“Well, what am I to do?” asked Bridget, as he sat silent.
“I’m blessed if I know,” he answered, and at once rose to his feet.
He saw that she was profoundly disappointed, and although it appeared plain enough that the transaction would in any case be regarded by her as mainly mercantile, he fancied that she would have been in other ways delighted if his answer had been different.
“Neither do I,” she said, with a sigh, “unless I make up my mind to gratify Colonel Faversham. Why shouldn’t I? Look upon this picture and on this. A year or two at the outside, and on the one hand I find myself without a penny. On the other, I have only to say the word and I make certain, as soon as I please, of a fair income, a good house and an excellent position in society; because, you know, I could hold my own. You see me here living through a kind of interregnum. I am just nobody! But in Paris and other places it used to be different, and so I intend it to be again. What else is there? You make an immense mistake if you imagine me as a governess or anything of that kind. What could I teach?”

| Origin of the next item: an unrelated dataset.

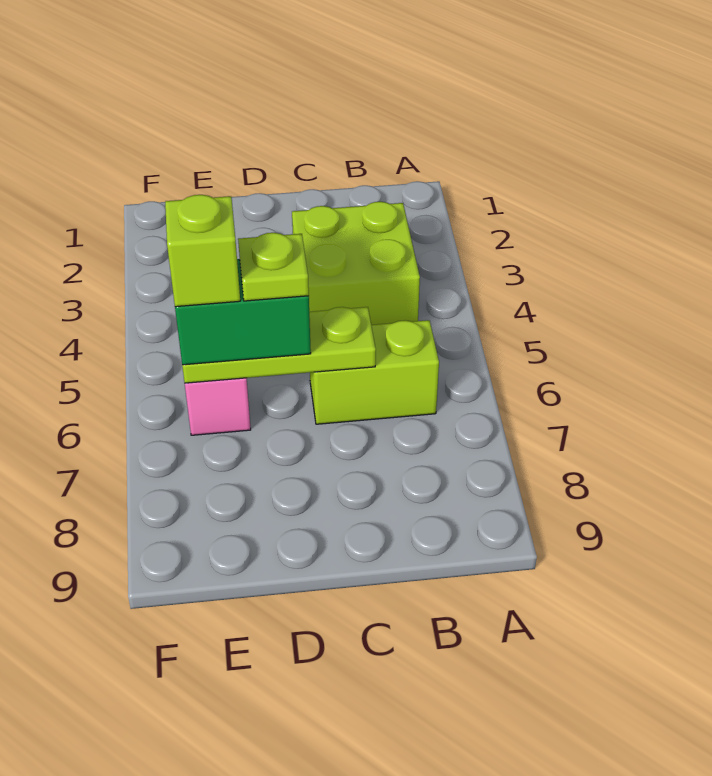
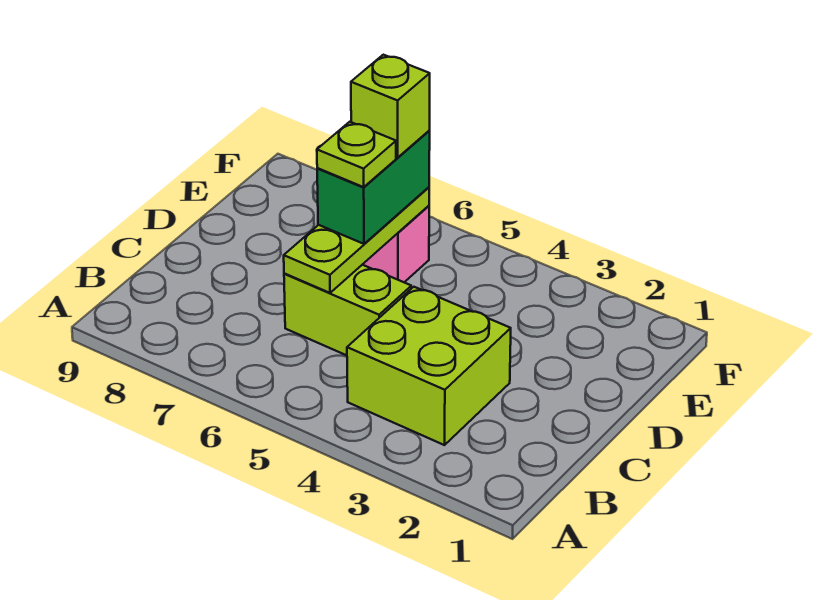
lime brick B6:C6 level 1 -> lime brick C5:C6 level 1

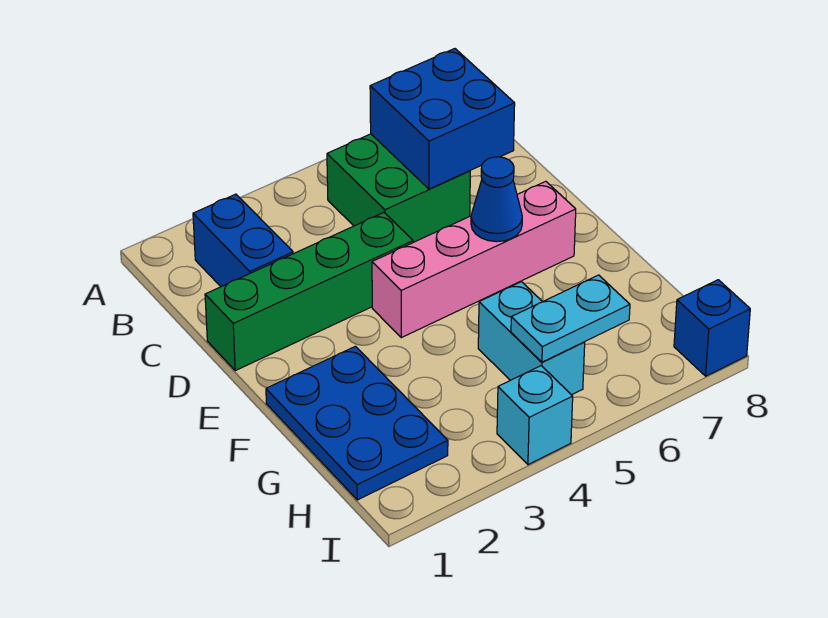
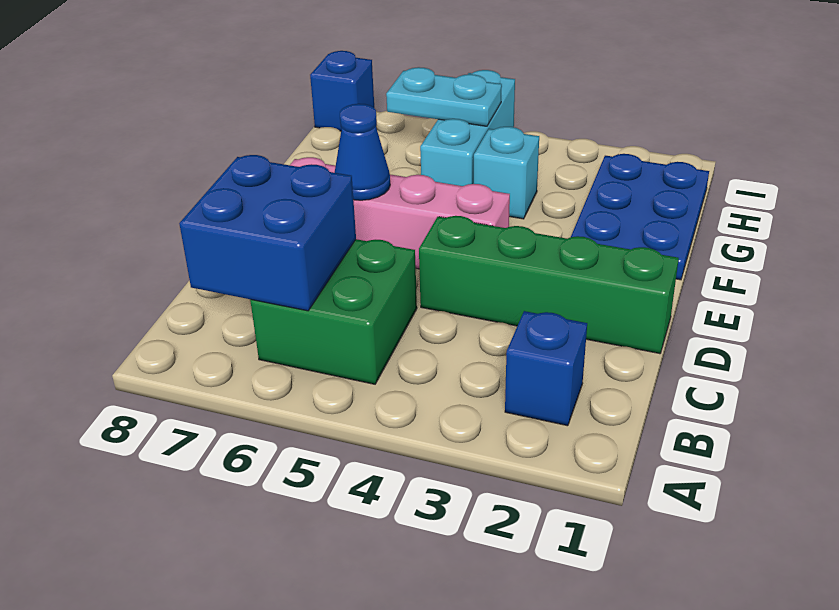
blue brick B2:C2 level 1 -> blue brick B2 level 1
cyan brick G5:H5 level 1 -> cyan brick G5:I5 level 1
cyan brick I4 level 1 -> cyan brick G4 level 1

“Anyhow,” answered Mark, holding out his hand, “you need not do anything impetuously. At the worst your money will hold out for some time to come.”
“Oh dear, yes!” she cried more brightly, “and before it has all gone, why, I shall be provided with somebody else’s.”

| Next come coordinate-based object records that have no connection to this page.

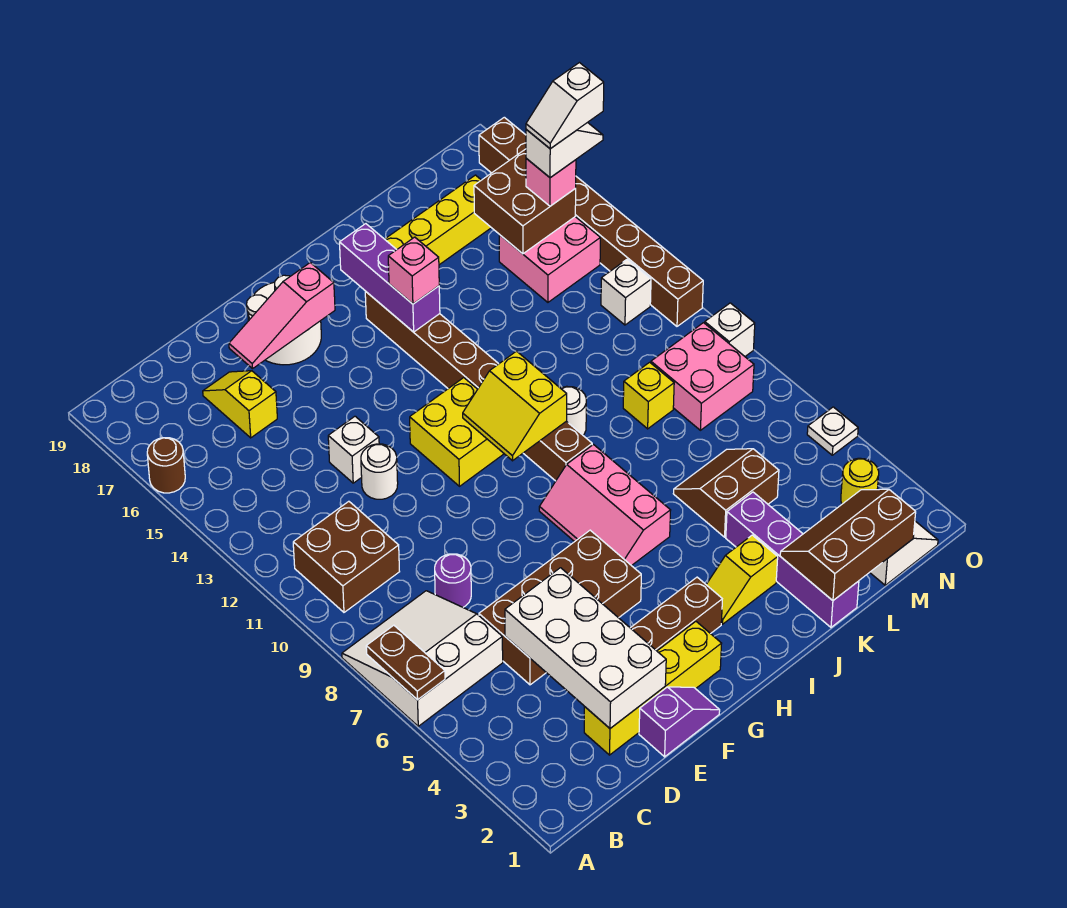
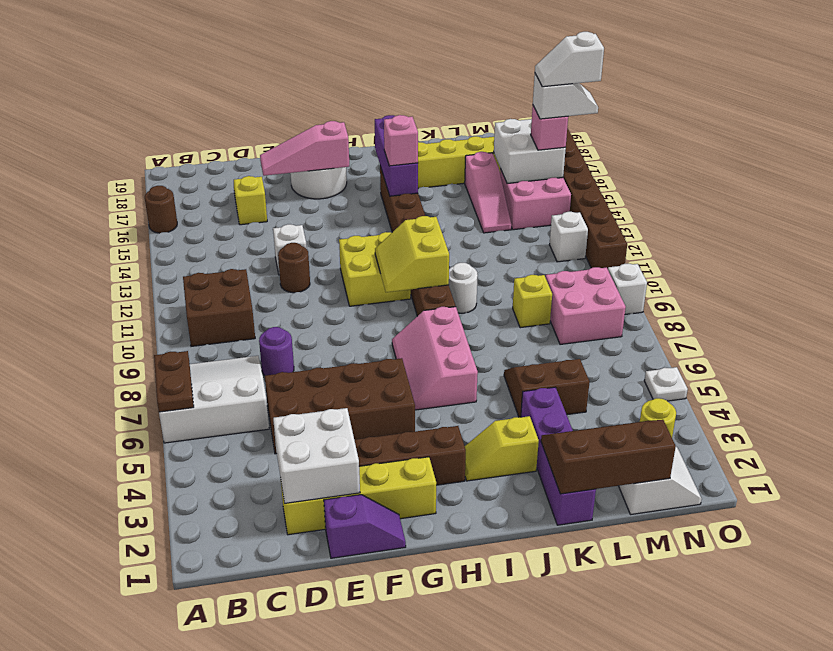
white brick D2:E5 level 2 -> white brick D2:E3 level 2
white round brick E12 level 1 -> brown round brick E12 level 1
none -> pink slope L14:L16 level 1 top 16
brown brick M15:N16 level 2 -> white brick M15:N16 level 2

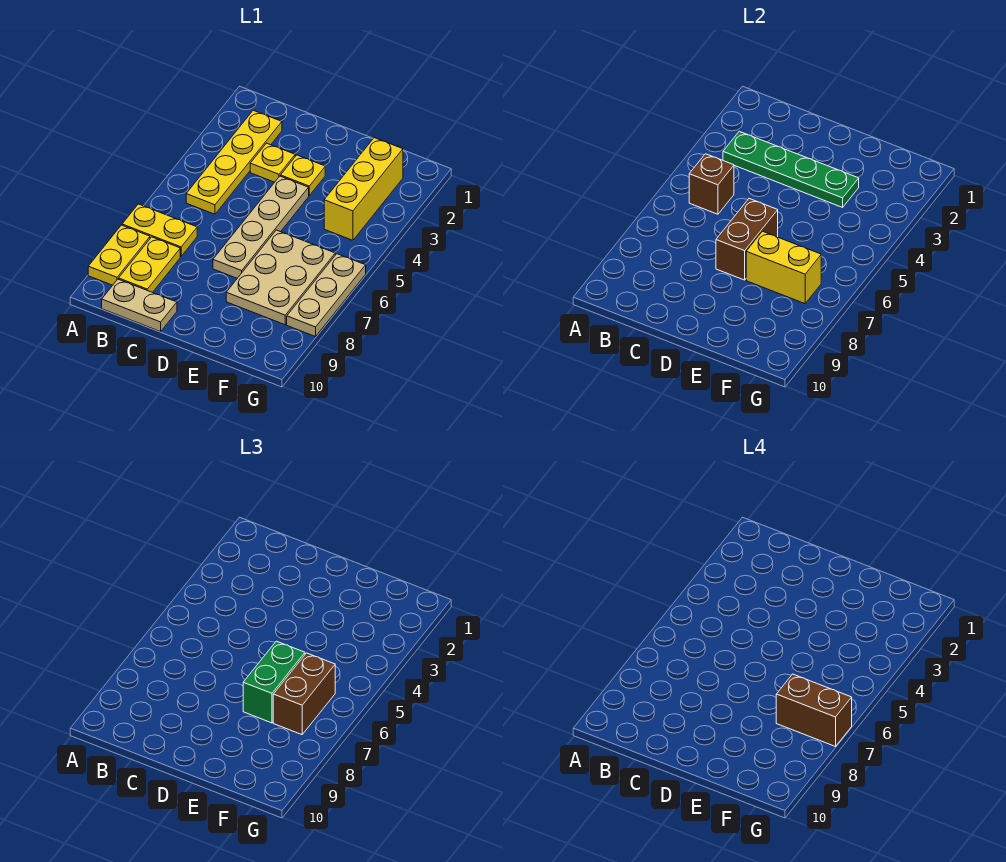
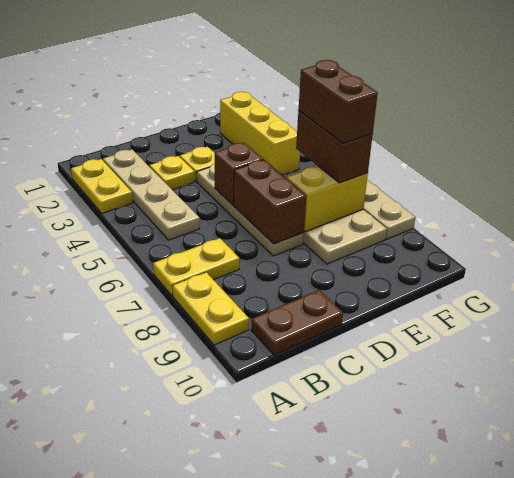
yellow plate B2:B5 level 1 -> tan plate B2:B5 level 1
green plate B3:E3 level 2 -> none
brown brick B5 level 2 -> brown brick D5 level 2
yellow plate B8:B9 level 1 -> yellow plate A2:A3 level 1
tan plate B10:C10 level 1 -> brown plate B10:C10 level 1
green brick E6:E7 level 3 -> none
brown brick F7:G7 level 4 -> brown brick F6:F7 level 4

Still she looked up at him rather pitifully, her eyes meeting his own, her chin invitingly raised with its delectable dimple. Now, Mark wished devoutly that the idea of that dimple as a sort of point d’appui had never entered his thoughts, but there was the regrettable fact. Of course he had hitherto always resisted the temptation, which was the greater because he knew that he need not fear opposition; but still, there was Carrissima and he resisted it again.
He went to Grandison Square the following afternoon as if to seek a corrective; and once in her presence marvelled at his own weakness. Here was the woman, as somebody says, for him to go picnicking through the world with. Not that the time had arrived just yet. Mark was not without a sturdy independence. Besides, there would be Colonel Faversham to deal with. As soon as he had made a beginning in his profession, then would be the time to ask Carrissima to share his lot.
“Well, did you see Bridget?” she asked.
“Oh yes,” said Mark.
“If you appointed yourself her father-confessor she must have been a wee bit surprised.”
“The surprise was on my side,” said Mark.
“What about?” demanded Carrissima.
“The state of her finances. All she has in the world is the remnant of two or three thousand pounds she inherited from her mother. Rosser left her nothing, and she is calmly spending her capital.”
“But why,” suggested Carrissima, “should she go out of her way to enlighten you about her income?”